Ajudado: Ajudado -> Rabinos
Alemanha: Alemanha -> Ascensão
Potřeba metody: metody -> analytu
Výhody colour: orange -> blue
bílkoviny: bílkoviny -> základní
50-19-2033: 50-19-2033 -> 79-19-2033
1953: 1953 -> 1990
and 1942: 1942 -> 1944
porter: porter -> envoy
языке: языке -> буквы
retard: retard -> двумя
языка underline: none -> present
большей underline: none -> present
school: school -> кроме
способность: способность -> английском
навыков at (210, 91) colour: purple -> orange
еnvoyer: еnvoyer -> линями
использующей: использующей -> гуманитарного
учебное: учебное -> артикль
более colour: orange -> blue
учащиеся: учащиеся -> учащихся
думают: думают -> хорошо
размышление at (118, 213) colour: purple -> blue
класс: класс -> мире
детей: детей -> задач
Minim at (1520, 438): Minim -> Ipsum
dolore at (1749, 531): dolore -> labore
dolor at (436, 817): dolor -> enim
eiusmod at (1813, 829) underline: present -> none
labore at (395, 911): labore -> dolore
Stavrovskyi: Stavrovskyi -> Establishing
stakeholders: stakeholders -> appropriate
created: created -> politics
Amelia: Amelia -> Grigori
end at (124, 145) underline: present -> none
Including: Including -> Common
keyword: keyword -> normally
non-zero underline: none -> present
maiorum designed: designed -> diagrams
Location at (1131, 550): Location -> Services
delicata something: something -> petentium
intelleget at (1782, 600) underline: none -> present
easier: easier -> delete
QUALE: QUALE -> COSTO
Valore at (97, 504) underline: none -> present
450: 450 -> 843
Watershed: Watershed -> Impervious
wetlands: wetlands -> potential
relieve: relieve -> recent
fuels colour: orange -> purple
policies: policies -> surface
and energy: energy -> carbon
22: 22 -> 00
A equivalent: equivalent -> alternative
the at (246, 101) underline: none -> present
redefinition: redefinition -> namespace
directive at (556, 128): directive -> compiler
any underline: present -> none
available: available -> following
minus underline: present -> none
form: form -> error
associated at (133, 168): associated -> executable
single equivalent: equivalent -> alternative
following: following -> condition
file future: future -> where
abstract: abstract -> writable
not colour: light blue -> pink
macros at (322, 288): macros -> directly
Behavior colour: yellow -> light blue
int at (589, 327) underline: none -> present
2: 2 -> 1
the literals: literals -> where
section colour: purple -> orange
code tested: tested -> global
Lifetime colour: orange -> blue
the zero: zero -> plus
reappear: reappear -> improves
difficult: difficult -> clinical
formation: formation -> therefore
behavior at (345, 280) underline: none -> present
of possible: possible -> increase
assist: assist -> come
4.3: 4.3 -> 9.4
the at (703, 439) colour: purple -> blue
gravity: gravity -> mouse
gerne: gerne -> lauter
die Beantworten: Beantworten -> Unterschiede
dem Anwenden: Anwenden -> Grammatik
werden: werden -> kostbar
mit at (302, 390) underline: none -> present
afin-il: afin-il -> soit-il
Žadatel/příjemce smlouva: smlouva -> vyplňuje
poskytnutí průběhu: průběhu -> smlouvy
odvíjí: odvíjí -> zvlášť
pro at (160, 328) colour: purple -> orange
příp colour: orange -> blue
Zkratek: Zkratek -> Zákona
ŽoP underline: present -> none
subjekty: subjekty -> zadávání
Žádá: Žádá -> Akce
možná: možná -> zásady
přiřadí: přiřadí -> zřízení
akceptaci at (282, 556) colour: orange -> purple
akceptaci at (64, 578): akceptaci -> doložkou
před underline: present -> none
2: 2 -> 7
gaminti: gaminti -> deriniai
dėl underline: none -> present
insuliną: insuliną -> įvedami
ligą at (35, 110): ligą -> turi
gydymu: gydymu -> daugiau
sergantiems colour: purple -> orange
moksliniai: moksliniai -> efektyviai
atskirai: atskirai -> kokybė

§

_Task prompt_
Convert every line from all the entries above into a JSON list of strings, one string per line, leaving out any blank lines.

_Completed task_
[
  "Ajudado: Ajudado -> Rabinos",
  "Alemanha: Alemanha -> Ascensão",
  "Potřeba metody: metody -> analytu",
  "Výhody colour: orange -> blue",
  "bílkoviny: bílkoviny -> základní",
  "50-19-2033: 50-19-2033 -> 79-19-2033",
  "1953: 1953 -> 1990",
  "and 1942: 1942 -> 1944",
  "porter: porter -> envoy",
  "языке: языке -> буквы",
  "retard: retard -> двумя",
  "языка underline: none -> present",
  "большей underline: none -> present",
  "school: school -> кроме",
  "способность: способность -> английском",
  "навыков at (210, 91) colour: purple -> orange",
  "еnvoyer: еnvoyer -> линями",
  "использующей: использующей -> гуманитарного",
  "учебное: учебное -> артикль",
  "более colour: orange -> blue",
  "учащиеся: учащиеся -> учащихся",
  "думают: думают -> хорошо",
  "размышление at (118, 213) colour: purple -> blue",
  "класс: класс -> мире",
  "детей: детей -> задач",
  "Minim at (1520, 438): Minim -> Ipsum",
  "dolore at (1749, 531): dolore -> labore",
  "dolor at (436, 817): dolor -> enim",
  "eiusmod at (1813, 829) underline: present -> none",
  "labore at (395, 911): labore -> dolore",
  "Stavrovskyi: Stavrovskyi -> Establishing",
  "stakeholders: stakeholders -> appropriate",
  "created: created -> politics",
  "Amelia: Amelia -> Grigori",
  "end at (124, 145) underline: present -> none",
  "Including: Including -> Common",
  "keyword: keyword -> normally",
  "non-zero underline: none -> present",
  "maiorum designed: designed -> diagrams",
  "Location at (1131, 550): Location -> Services",
  "delicata something: something -> petentium",
  "intelleget at (1782, 600) underline: none -> present",
  "easier: easier -> delete",
  "QUALE: QUALE -> COSTO",
  "Valore at (97, 504) underline: none -> present",
  "450: 450 -> 843",
  "Watershed: Watershed -> Impervious",
  "wetlands: wetlands -> potential",
  "relieve: relieve -> recent",
  "fuels colour: orange -> purple",
  "policies: policies -> surface",
  "and energy: energy -> carbon",
  "22: 22 -> 00",
  "A equivalent: equivalent -> alternative",
  "the at (246, 101) underline: none -> present",
  "redefinition: redefinition -> namespace",
  "directive at (556, 128): directive -> compiler",
  "any underline: present -> none",
  "available: available -> following",
  "minus underline: present -> none",
  "form: form -> error",
  "associated at (133, 168): associated -> executable",
  "single equivalent: equivalent -> alternative",
  "following: following -> condition",
  "file future: future -> where",
  "abstract: abstract -> writable",
  "not colour: light blue -> pink",
  "macros at (322, 288): macros -> directly",
  "Behavior colour: yellow -> light blue",
  "int at (589, 327) underline: none -> present",
  "2: 2 -> 1",
  "the literals: literals -> where",
  "section colour: purple -> orange",
  "code tested: tested -> global",
  "Lifetime colour: orange -> blue",
  "the zero: zero -> plus",
  "reappear: reappear -> improves",
  "difficult: difficult -> clinical",
  "formation: formation -> therefore",
  "behavior at (345, 280) underline: none -> present",
  "of possible: possible -> increase",
  "assist: assist -> come",
  "4.3: 4.3 -> 9.4",
  "the at (703, 439) colour: purple -> blue",
  "gravity: gravity -> mouse",
  "gerne: gerne -> lauter",
  "die Beantworten: Beantworten -> Unterschiede",
  "dem Anwenden: Anwenden -> Grammatik",
  "werden: werden -> kostbar",
  "mit at (302, 390) underline: none -> present",
  "afin-il: afin-il -> soit-il",
  "Žadatel/příjemce smlouva: smlouva -> vyplňuje",
  "poskytnutí průběhu: průběhu -> smlouvy",
  "odvíjí: odvíjí -> zvlášť",
  "pro at (160, 328) colour: purple -> orange",
  "příp colour: orange -> blue",
  "Zkratek: Zkratek -> Zákona",
  "ŽoP underline: present -> none",
  "subjekty: subjekty -> zadávání",
  "Žádá: Žádá -> Akce",
  "možná: možná -> zásady",
  "přiřadí: přiřadí -> zřízení",
  "akceptaci at (282, 556) colour: orange -> purple",
  "akceptaci at (64, 578): akceptaci -> doložkou",
  "před underline: present -> none",
  "2: 2 -> 7",
  "gaminti: gaminti -> deriniai",
  "dėl underline: none -> present",
  "insuliną: insuliną -> įvedami",
  "ligą at (35, 110): ligą -> turi",
  "gydymu: gydymu -> daugiau",
  "sergantiems colour: purple -> orange",
  "moksliniai: moksliniai -> efektyviai",
  "atskirai: atskirai -> kokybė"
]